After its delayed launch, F1i technical expert Nicolas Carpentiers takes a closer look at the Sauber C35, which includes the latest specification of the Ferrari power unit and its revamped cooling system.
CHANGE AND CONTINUITY
Sauber technical director Mark Smith only arrived in July 2015 so his input on the C35 has been limited, with Hinwil’s latest challenger mainly an evolution of its predecessor. That said, the C35 is a more compact package especially around the sidepods, which have been undercut in their lower part and wrap up more snugly at the back. If the McLaren-Honda MP4-31 and Toro Rosso STR11 remain the flagship ‘size zero’ cars on the grid, the Sauber’s slimmer rear end helps accelerate the airflow in the ‘coke bottle’ area while the tighter bodywork also makes the diffuser work more efficiently.

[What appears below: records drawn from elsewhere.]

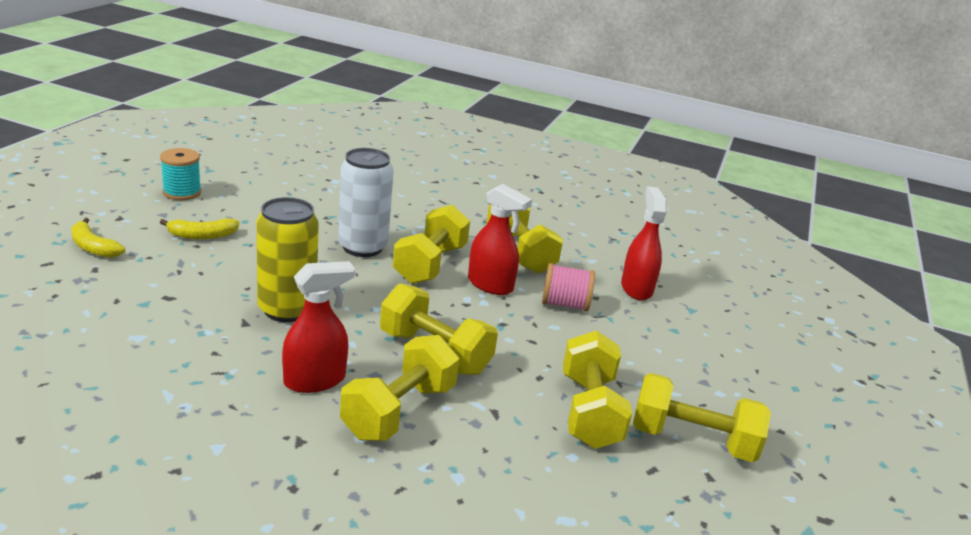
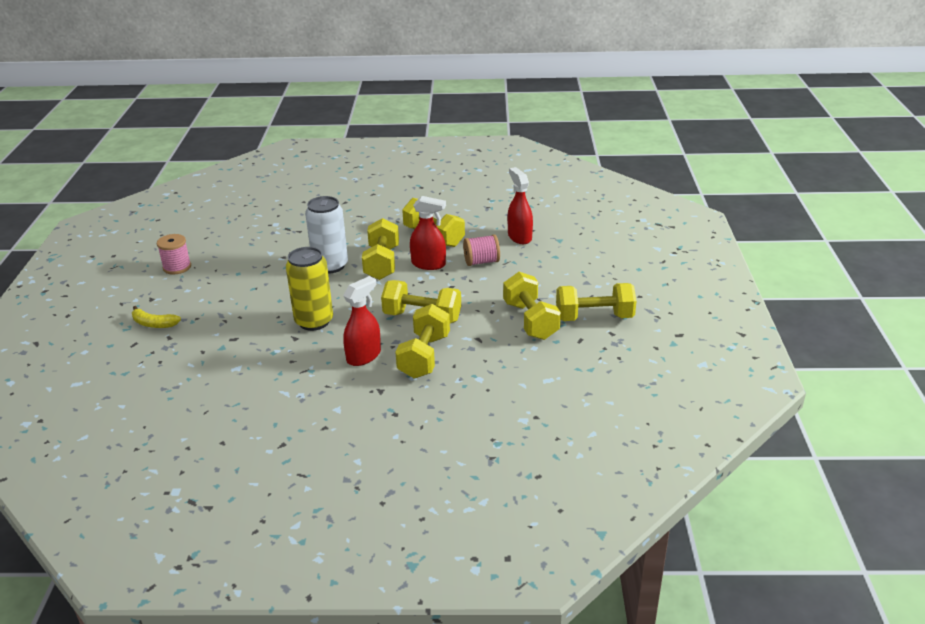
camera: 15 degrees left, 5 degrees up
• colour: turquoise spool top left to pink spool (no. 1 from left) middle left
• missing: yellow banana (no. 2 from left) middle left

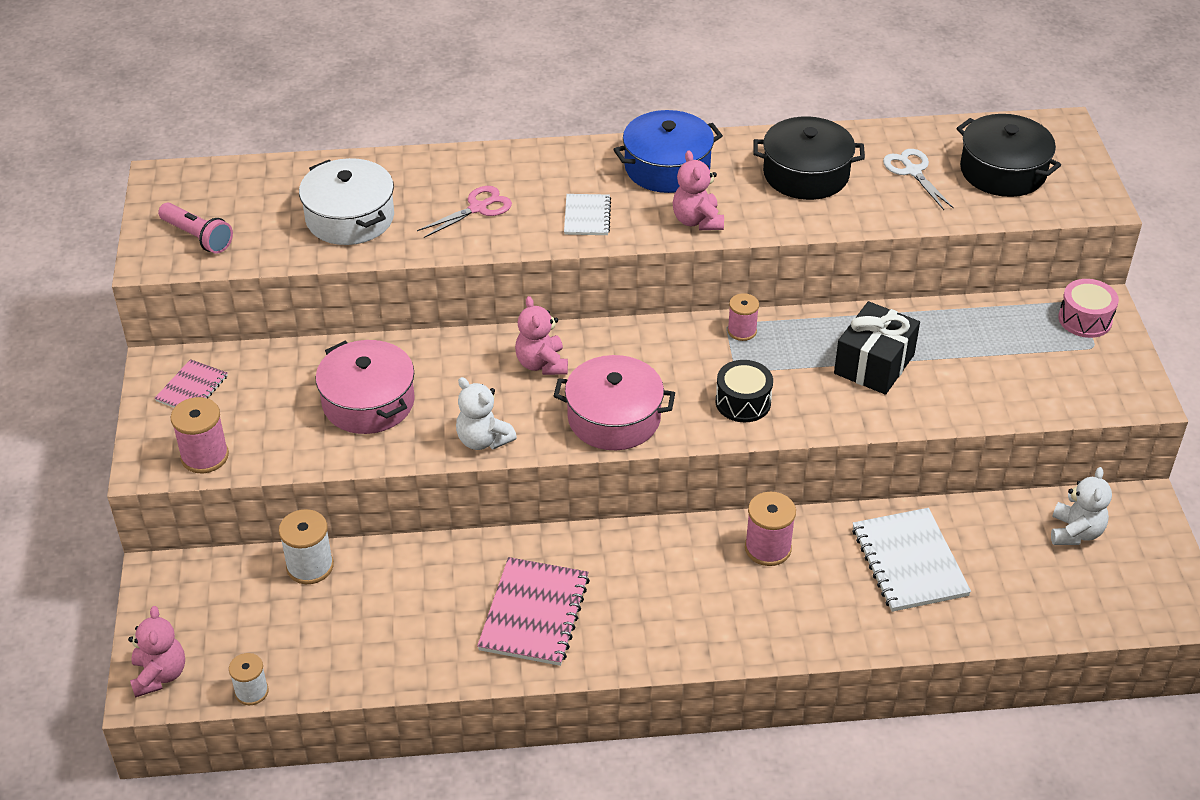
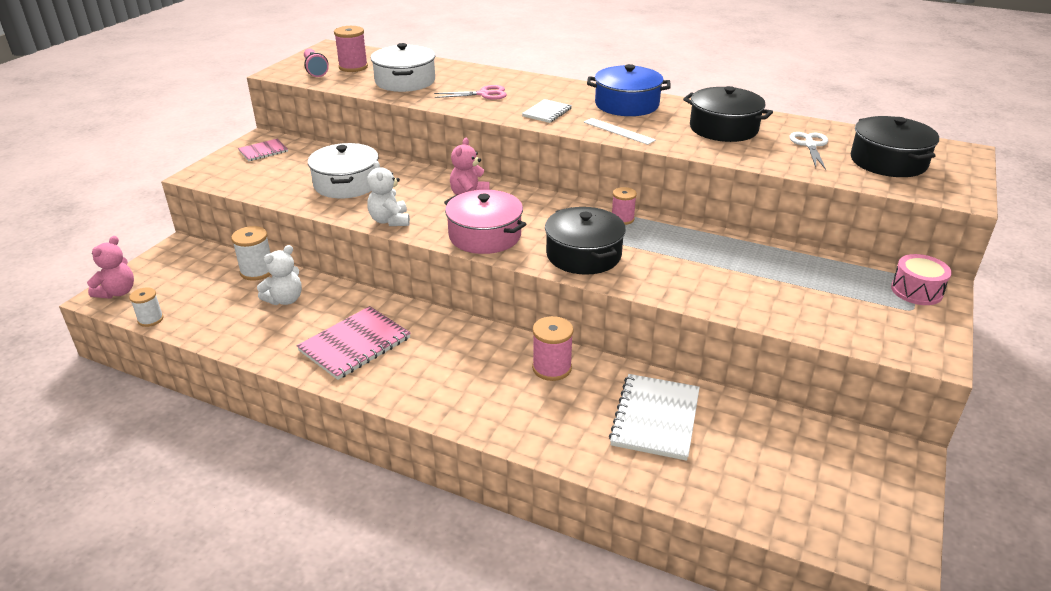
camera: 30 degrees right, 10 degrees down
• exchanged: pink teddy bear (no. 3 from left) top centre to white ruler top centre
• missing: black gift middle right
• colour: pink pot (no. 1 from left) middle left to white pot (no. 1 from left) top left
• exchanged: black drum centre to black pot (no. 1 from left) centre
• relocated: pink spool (no. 1 from left) middle left to top centre
• relocated: white teddy bear (no. 2 from left in the first image) middle right to white teddy bear (no. 1 from left) middle left

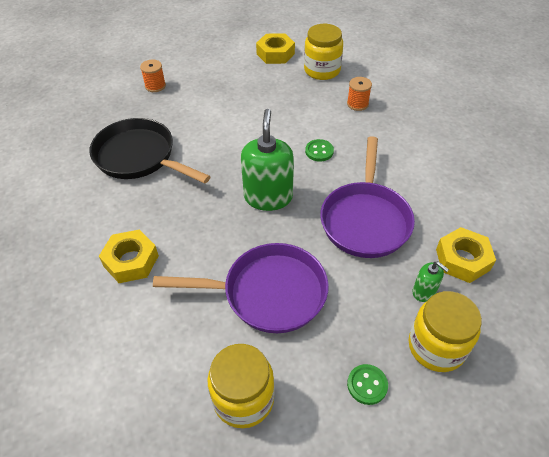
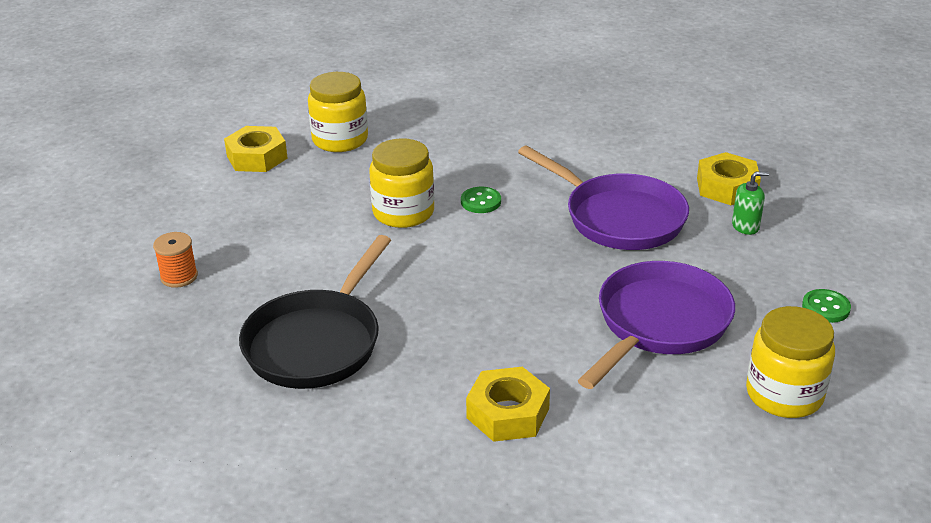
camera: 55 degrees left, 15 degrees down
• missing: orange spool (no. 2 from left) top centre
• missing: green soap dispenser (no. 1 from left) centre
• spun: black pan top left = centre 45 degrees counterclockwise
• relocated: yellow jar (no. 3 from left in the first image) bottom right to yellow jar (no. 2 from left) centre

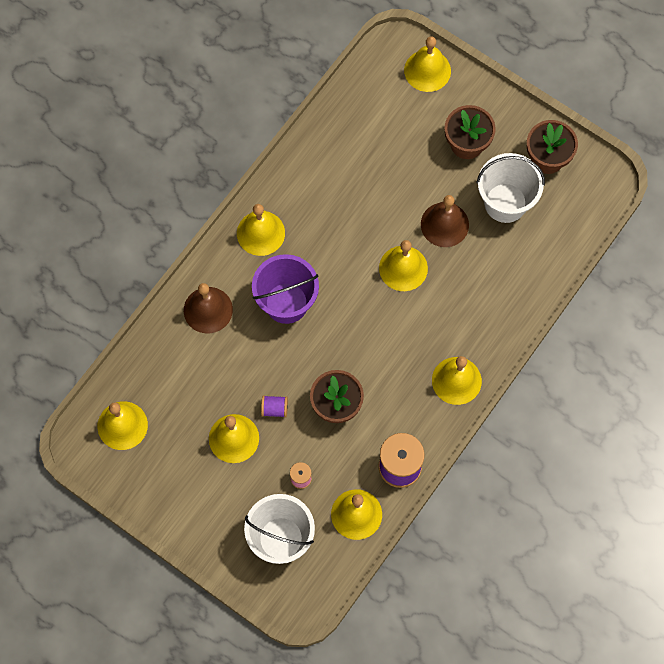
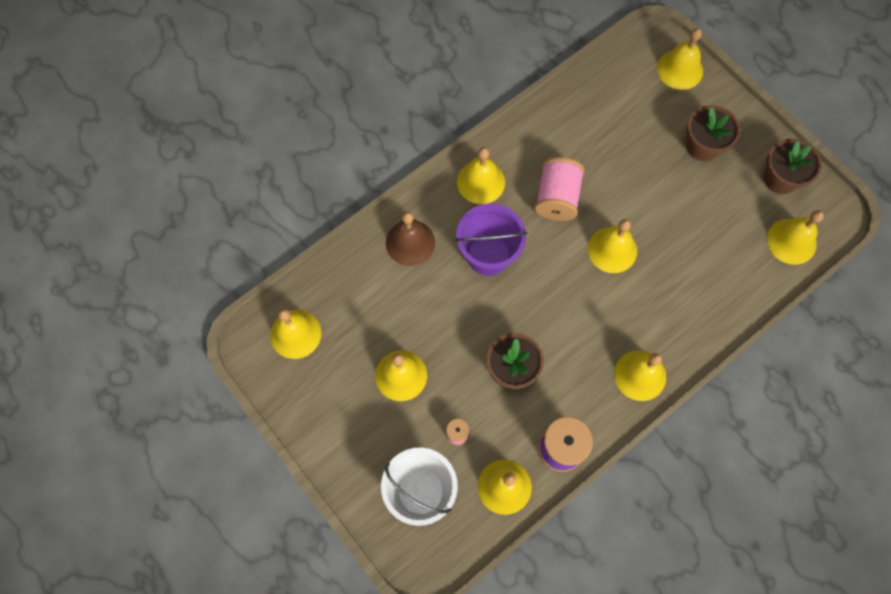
camera: 15 degrees right, 0 degrees up
• missing: white bucket (no. 2 from left) top right
• missing: brown bell (no. 2 from left) top right
• missing: purple spool (no. 1 from left) centre
• appeared: pink spool (no. 2 from left) top centre
• appeared: yellow bell (no. 8 from left) middle right

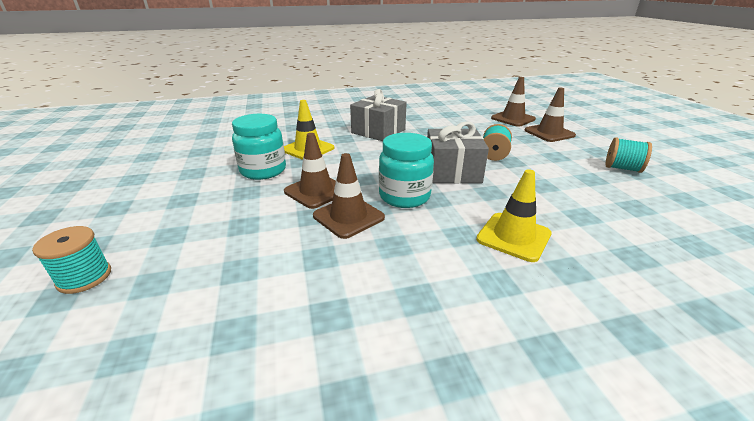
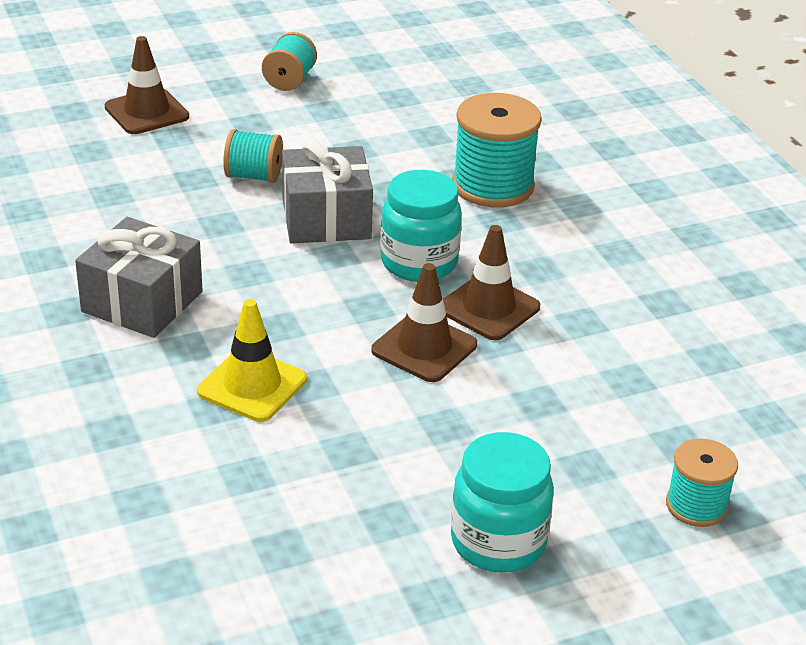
camera: 100 degrees left, 5 degrees up
• missing: brown traffic cone (no. 3 from left) top right
• relocated: turquoise jar (no. 1 from left in the first image) centre to turquoise jar (no. 2 from left) bottom centre
• exchanged: yellow traffic cone (no. 2 from left) middle right to turquoise spool (no. 3 from left) top centre

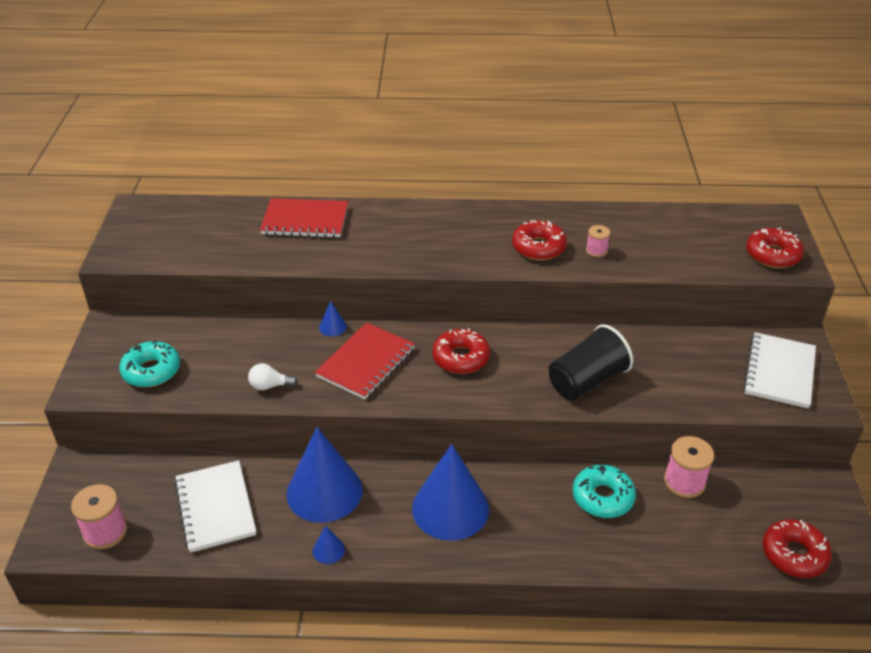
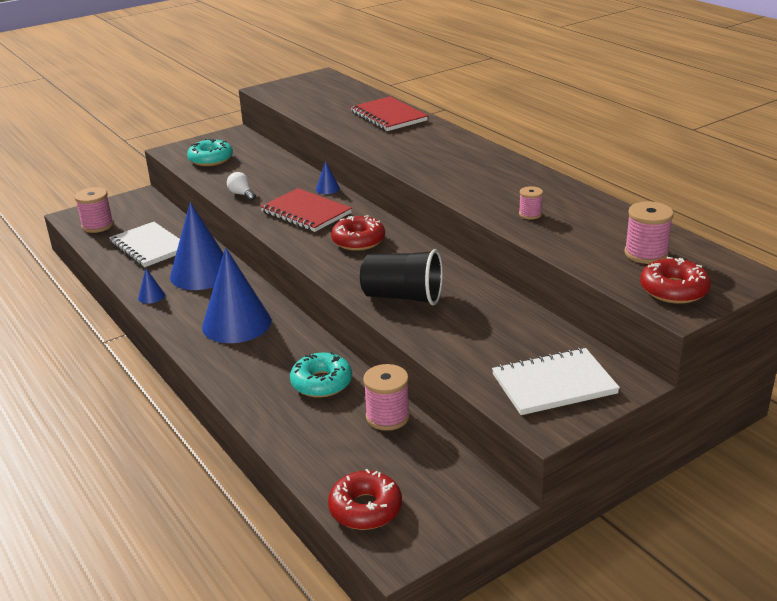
camera: 55 degrees right, 10 degrees down
• missing: red donut (no. 2 from left) centre
• spun: red notebook (no. 2 from left in the first image) centre = centre 45 degrees clockwise
• spun: white notebook (no. 1 from left) bottom left = middle left 75 degrees counterclockwise
• appeared: pink spool (no. 4 from left) middle right

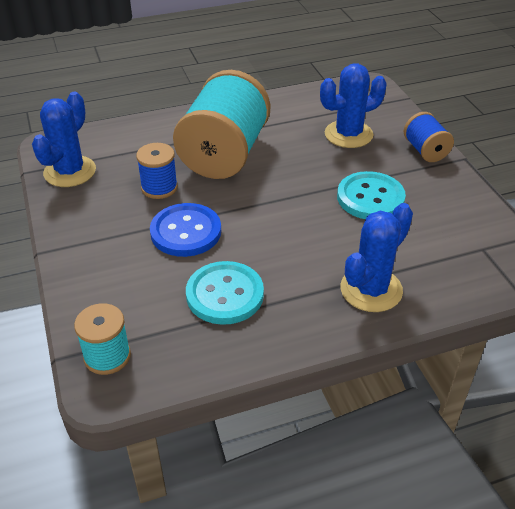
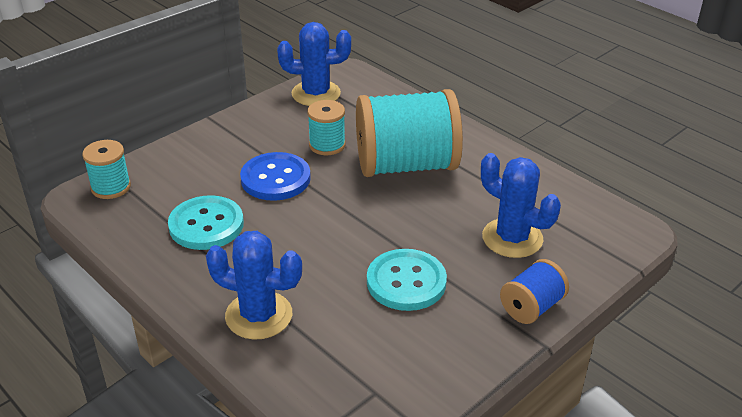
camera: 65 degrees right, 5 degrees down
• colour: blue spool (no. 1 from left) middle left to turquoise spool (no. 2 from left) top centre

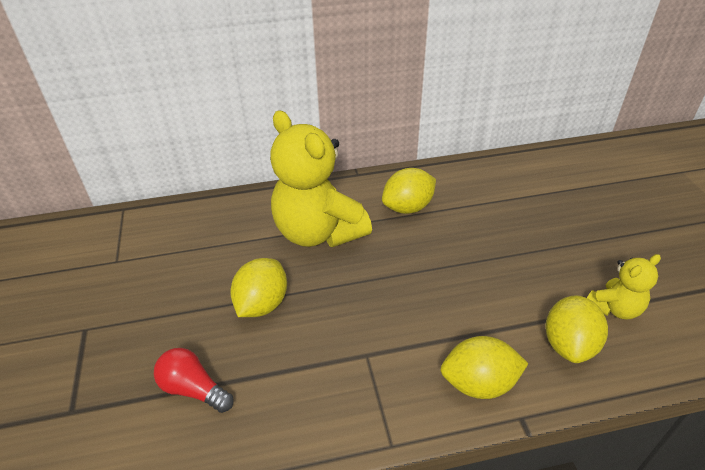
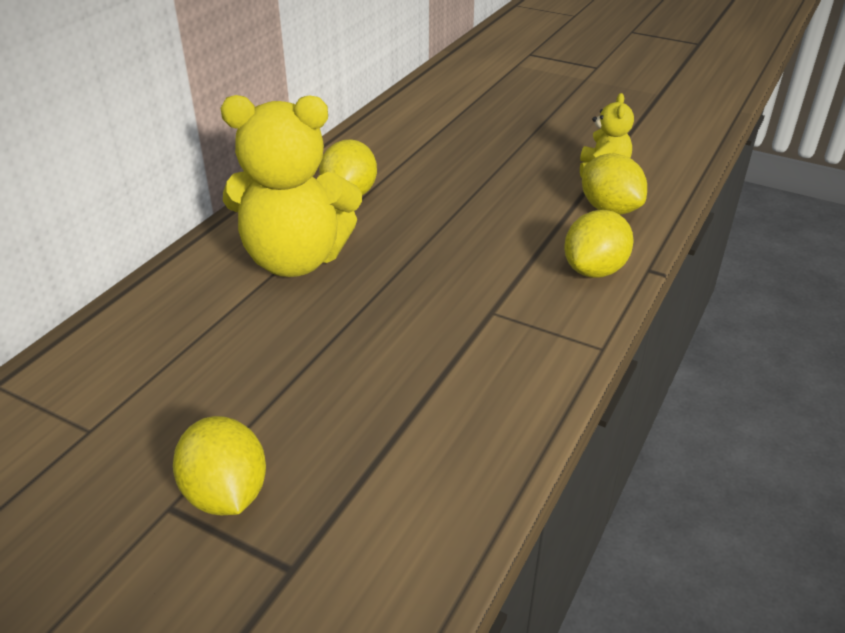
camera: 50 degrees left, 5 degrees down
• relocated: yellow lemon (no. 1 from left) centre to bottom left
• missing: red light bulb bottom left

The front wing is identical to the version introduced at the 2015 Singapore Grand Prix save for the upper flap, which is split into two elements on the outboard section (see orange arrows above as well as on the next page). According to Smith, the new-for-2016 front wing specification will not be introduced until the second third of the season, but not later given the fact that Sauber’s limited resources will force the Swiss outfit to switch focus towards 2017 and the technical revolution looming ahead fairly soon.
Like Williams, McLaren and Manor, Sauber has elected not to go for the lower conjoint Y-shaped wishbone setup that was first introduced by Mercedes in 2014. Since then, Ferrari, Red Bull, Force India, Toro Rosso, and Haas have all adopted the design.